Sometimes, I get a feeling that the day is going to offer some surprises. This morning, I had a feeling. We’ve spent a lot of time in the Southwest quadrant over the past two weeks searching for oil and gas. We’ve seen mostly weak signals. The sediments at the sites we visited during that time were oxidized and did not contain a lot of gas or oil.
Until we sampled at a site about 20 miles offshore from Mississippi, we did not see oil along the seafloor. At that station, we saw a thin layer (couple of mm) of what looked like sedimented oil. We won’t know the oil content (or source) until we do detailed analyses after the cruise but oil has a distinct feel and this sediment felt oily. We got a glimpse of what we had expected to see. Today, at a site about 16 nautical miles from the wellhead, we dropped the multicorer into a valley. When the instrument returned from the bottom, it contained something we had not seen before: a layer of flocculent, sedimented material that was cm’s thick. The top, apparently recent layer, contained some fraction of oil.
At a natural oil seep, the entire sediment column is saturated with oil.

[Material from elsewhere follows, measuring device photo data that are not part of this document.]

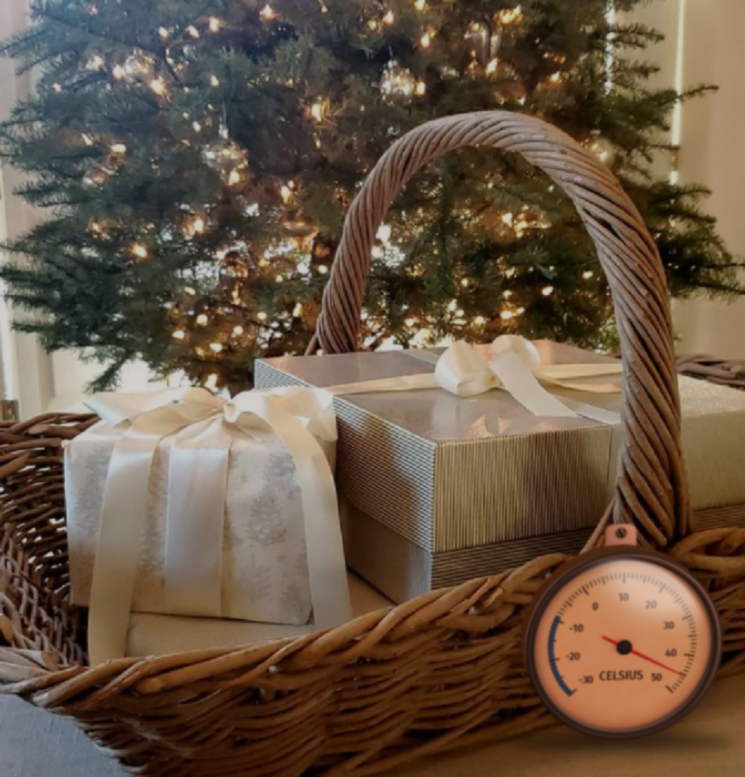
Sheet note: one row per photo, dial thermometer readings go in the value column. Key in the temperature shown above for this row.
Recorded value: 45 °C
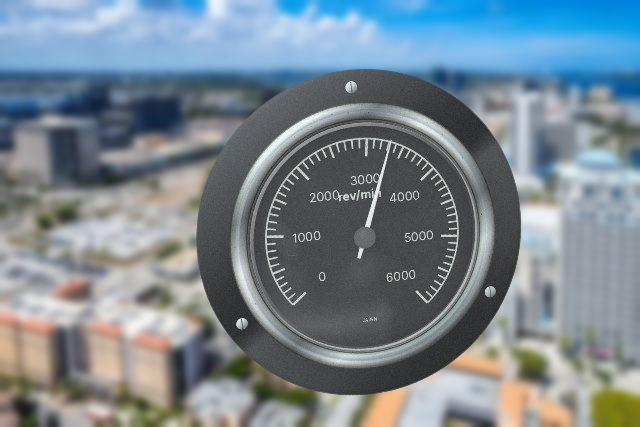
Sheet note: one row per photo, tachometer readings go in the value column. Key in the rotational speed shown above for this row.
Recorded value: 3300 rpm
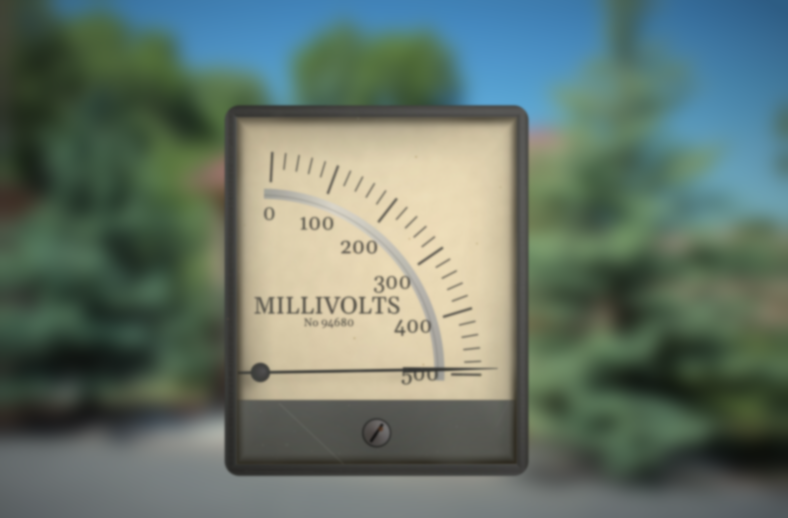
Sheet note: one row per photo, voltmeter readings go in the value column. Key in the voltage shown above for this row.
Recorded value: 490 mV
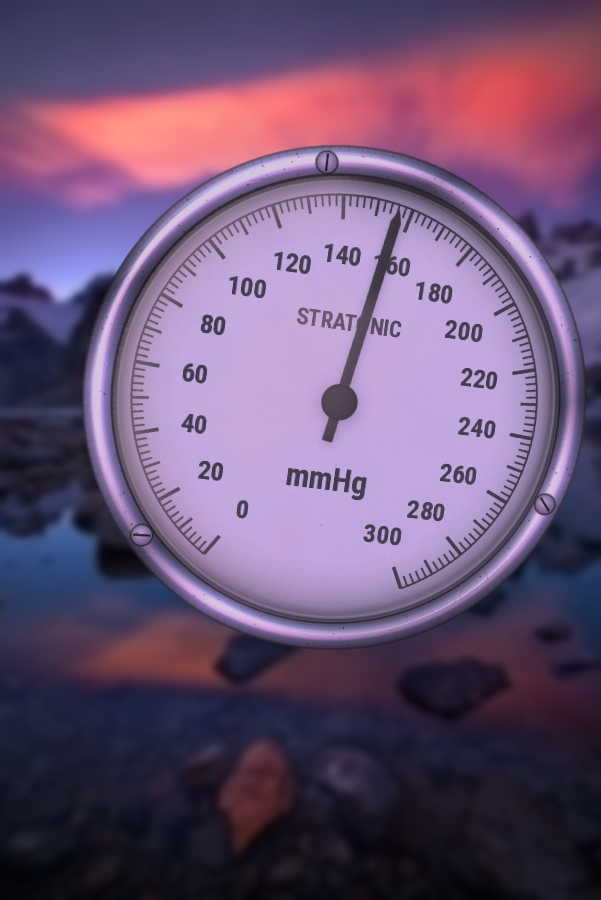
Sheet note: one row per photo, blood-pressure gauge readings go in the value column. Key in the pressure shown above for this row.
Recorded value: 156 mmHg
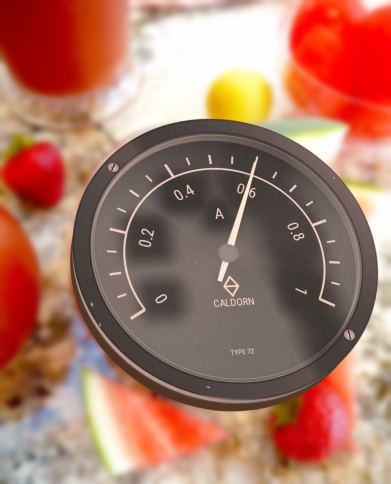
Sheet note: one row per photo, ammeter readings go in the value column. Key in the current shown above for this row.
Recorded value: 0.6 A
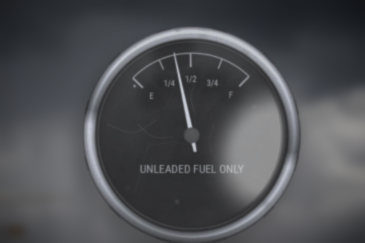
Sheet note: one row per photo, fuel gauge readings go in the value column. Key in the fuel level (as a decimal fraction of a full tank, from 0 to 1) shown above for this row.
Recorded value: 0.375
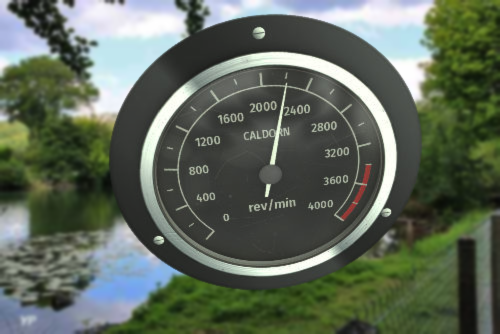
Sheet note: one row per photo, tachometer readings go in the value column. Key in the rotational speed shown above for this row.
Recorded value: 2200 rpm
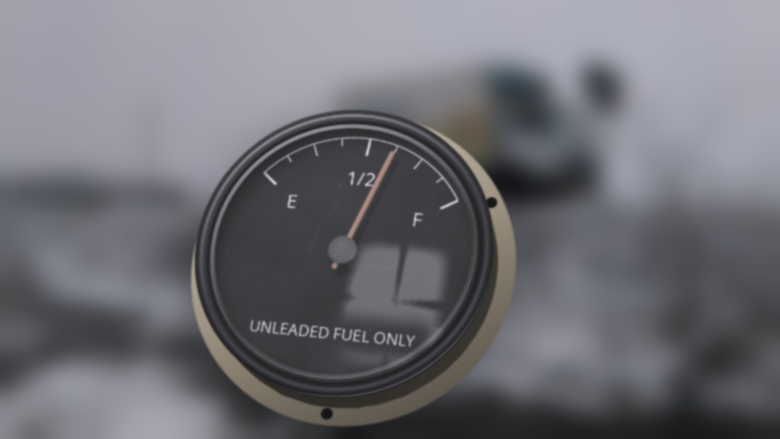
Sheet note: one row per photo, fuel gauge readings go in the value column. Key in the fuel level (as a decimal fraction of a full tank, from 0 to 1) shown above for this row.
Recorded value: 0.625
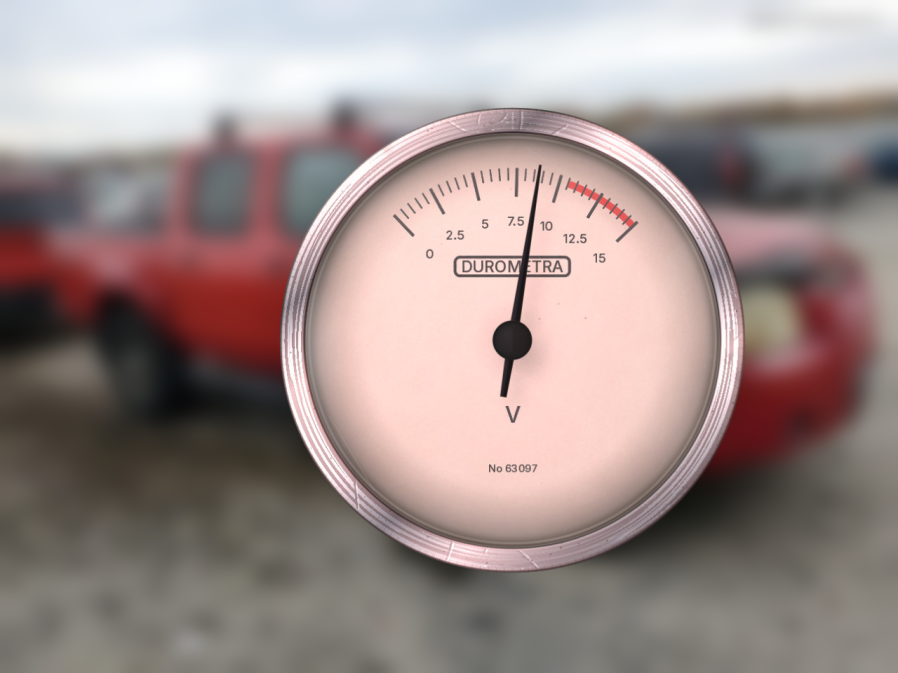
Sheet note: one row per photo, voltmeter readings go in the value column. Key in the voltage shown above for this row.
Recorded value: 8.75 V
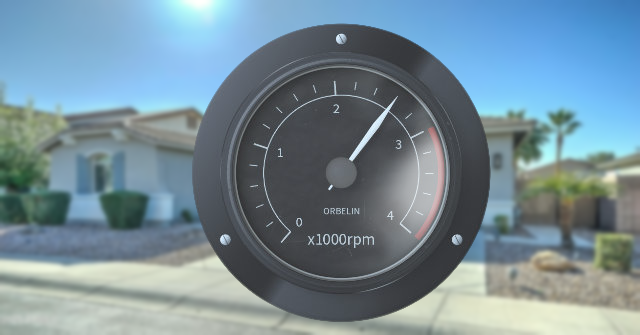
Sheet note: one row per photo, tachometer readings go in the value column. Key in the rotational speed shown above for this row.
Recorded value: 2600 rpm
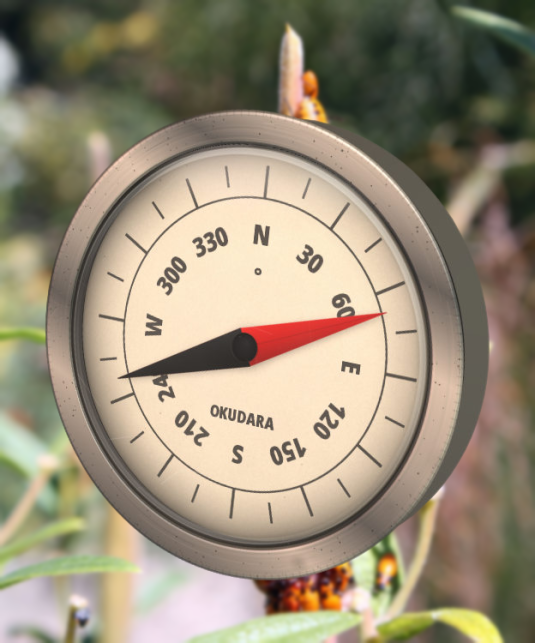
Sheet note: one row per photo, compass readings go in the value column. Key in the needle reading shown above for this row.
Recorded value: 67.5 °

Cores of sediment collected from natural seeps are oil-stained top to bottom and often the water overlying the sediment core has a thick (mm to cm) layer of crude oil floating at the top. Natural oil seep sediments are distinctive. The photos of cores shown from GC185 here are extreme examples (they are VERY oily!) but the point is that the entire sediment column is oil stained at a natural seep. At the site we visited today, the oil obviously came from the top (down from the water column) not the bottom (up from a deep reservoir).
What we found today is not a natural seep. We collected control sediments in a region to the south east of the wellhead that was never overlain by the blowout oil slick. Those sediments consisted of fine grained sediment mixed with calcareous ooze. There was no hint of oil in the control sediments. The near shore sediments contained grayish muddy clay and a thin layer of orange-brown oil at the surface. The sediments we collected today were similar at the bottom -- gray muddy clay -- but the upper few cm consisted of oil floc -- we call it “oil aggregate snow”, because it settled down to the water column to the seafloor just like snow falls from the sky to the ground.
If you take a close look at the snow layer, small oil aggregates are visible. Also visible are (much larger) pteropod shells (which must have been recently deposited because the shells dissolve rapidly) and remnants of zooplankton (skeletons) and benthic
infauna (dead worms and their tubes). Microbial aggregates are visible and abundant but the normal invertebrate fauna you’d expect to see in these sediments were not present.
We will determine how much oil is in this layer and evaluate the rates of microbial metabolism in the sediments when we return to UGA. We want to know whether and how much of this material lies along the seafloor at other sites. So, tomorrow, we will go to a site about 12 nautical miles northwest of the wellhead and run a full station there. We’ll see what the sediments look like there and with that knowledge, we’ll decide where to go next.